Posted by: EK | February 14, 2008 11:22 AM | Report abuse

To elaborate on EK's post above, the method of manually typing in a vendor's web site address rather than clicking on e-mail or IM-based links a great method of countering the trick of a disguised URL.

Another method of countering spammers and scammers' methods is to pick up the phone and call the person who sent you the e-mail. Hearing somebody's voice can be much more romantic than reading a bunch of pixels on a screen. :)

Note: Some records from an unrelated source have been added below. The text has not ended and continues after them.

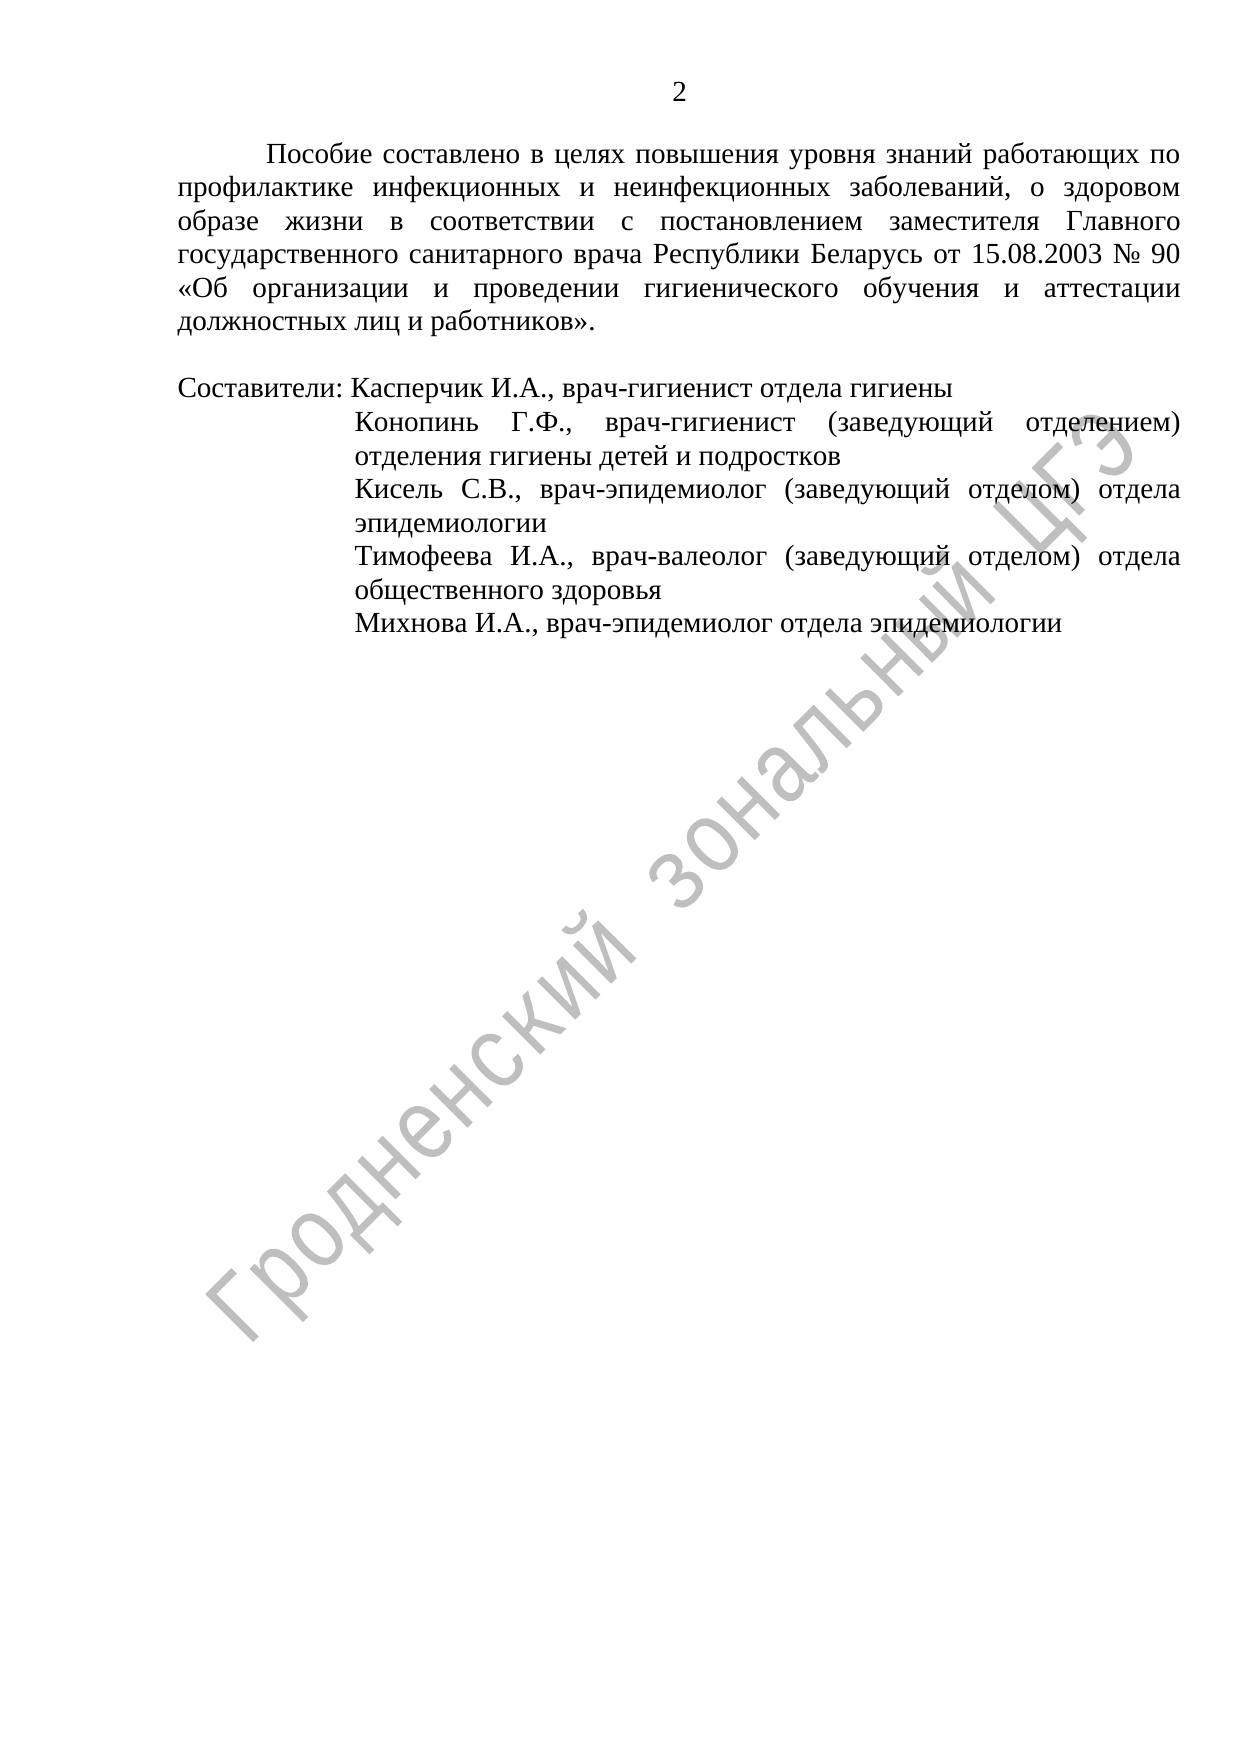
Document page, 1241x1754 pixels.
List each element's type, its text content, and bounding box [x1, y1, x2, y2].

text Конопинь Г.Ф., врач-гигиенист (заведующий отделением) отделения гигиены детей и подростков [354, 404, 1181, 471]
text Кисель С.В., врач-эпидемиолог (заведующий отделом) отдела эпидемиологии [354, 471, 1181, 538]
text Михнова И.А., врач-эпидемиолог отдела эпидемиологии [354, 605, 1181, 639]
text Тимофеева И.А., врач-валеолог (заведующий отделом) отдела общественного здоровья [354, 538, 1181, 605]
text Пособие составлено в целях повышения уровня знаний работающих по профилактике инфекционных и неинфекционных заболеваний, о здоровом образе жизни в соответствии с постановлением заместителя Главного государственного санитарного врача Республики Беларусь от 15.08.2003 № 90 «Об организации и проведении гигиенического обучения и аттестации должностных лиц и работников». [177, 136, 1181, 337]
text Составители: Касперчик И.А., врач-гигиенист отдела гигиены [177, 371, 1181, 404]
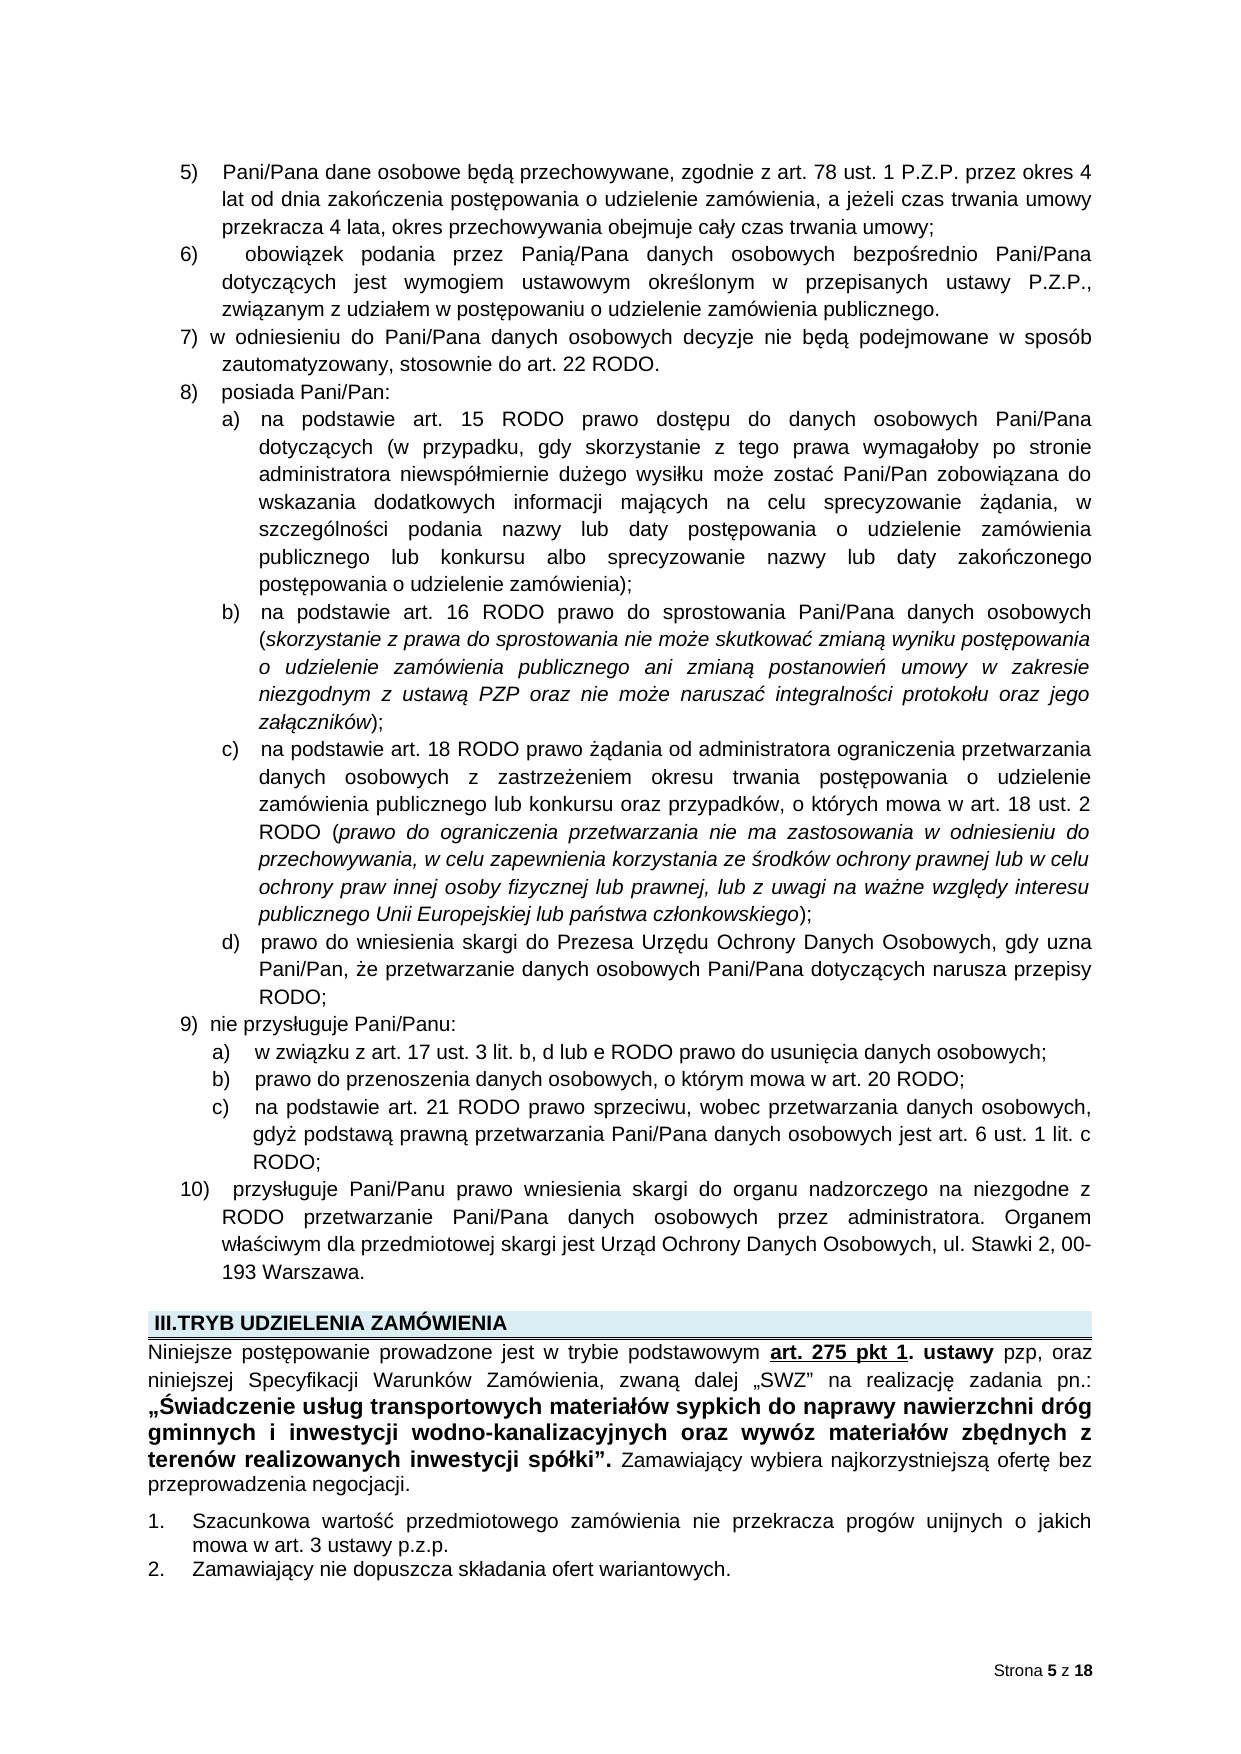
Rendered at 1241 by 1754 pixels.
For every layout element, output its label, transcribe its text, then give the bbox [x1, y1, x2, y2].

Posted by: C.B. | February 14, 2008 11:43 AM | Report abuse

For all my greeting cards, I use- exclusivly -jacquielawson.com in U.K.
So far, I have had no complaints from receipiants except where they did not have "Flash Player" on board.
I have used them for nearly 10 years and, to my knowledge, so far, they've had no problem with hackers.
I feel it is well worth the U.S. $15.00/2 years.

Posted by: PeteBB | February 14, 2008 11:56 AM | Report abuse

Or, just buy a Mac and stop worrying about st00pid Windoze virii... :P

Piko

Posted by: Piko | February 14, 2008 3:43 PM | Report abuse

All good advice, I suppose, but I was more impressed before I finished scrolling down the page and discovered ads for e-cards.
I would have been even more impressed if the good advice had been issued yesterday, before many people had already received inboxes full of e-cards

Posted by: dijit44 | February 14, 2008 5:08 PM | Report abuse

jacquielawson.com in U.K. is a must. Yes, it's $15.00 for 2 years, but NO COMMERCIALS and beautiful cards!

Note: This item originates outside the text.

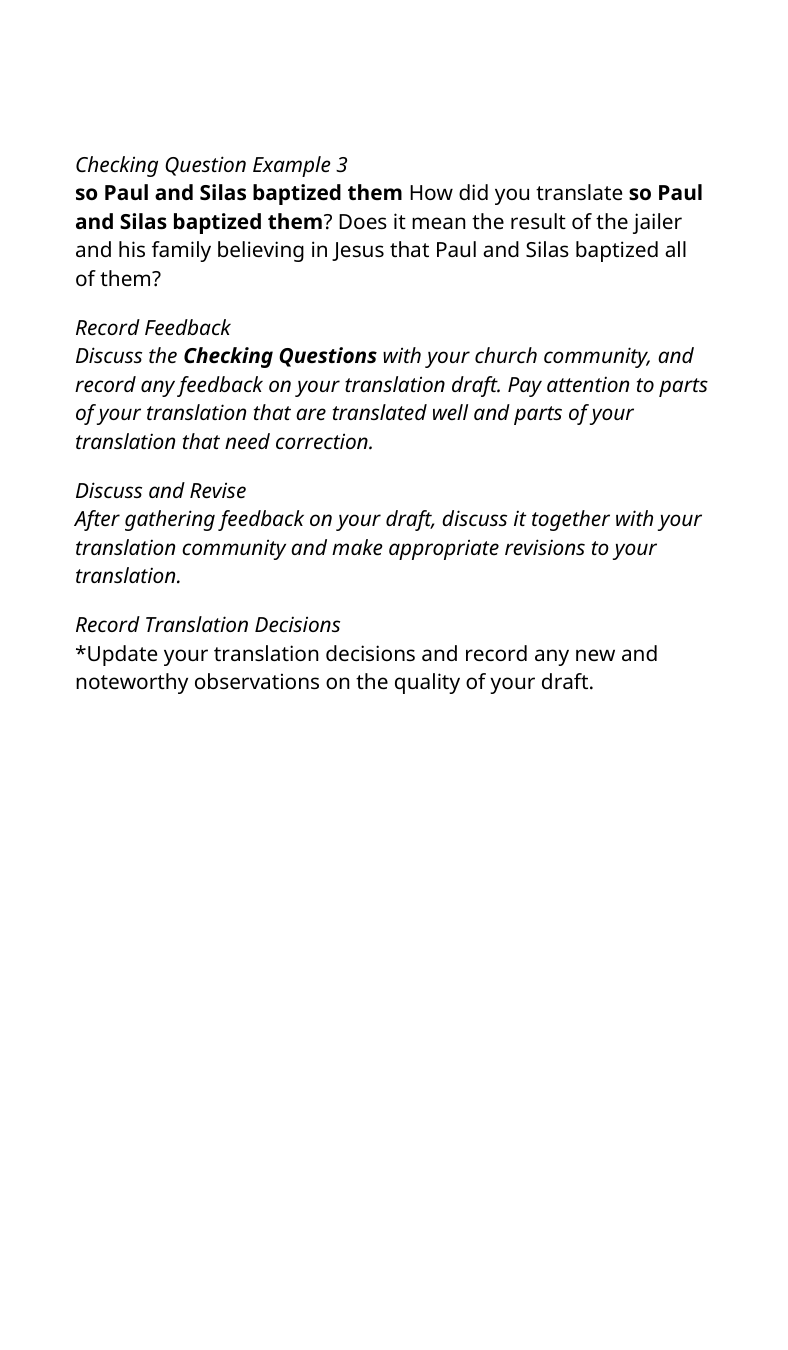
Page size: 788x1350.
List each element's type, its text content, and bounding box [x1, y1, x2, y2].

Posted by: Roger | February 21, 2008 2:35 PM | Report abuse

I just got a virus from a bluemountain email. I had to system restore to get rid of it. The virus caused a page to come up when I went to 'my eBay' or tried to sign in to paypal - the page was titled identity assurence (note the misspelling) and required me to put in all my personal info including credit card and SS number to proceed. Of course I looked at the address bar and didn't do it. The web address was http://www.xktuie98sh.kit.net/sadjkh34f8907xjh/index.php/empresa03/‏
Since the system restore my ebay and paypal behave properly, but I changed my passwords anyway.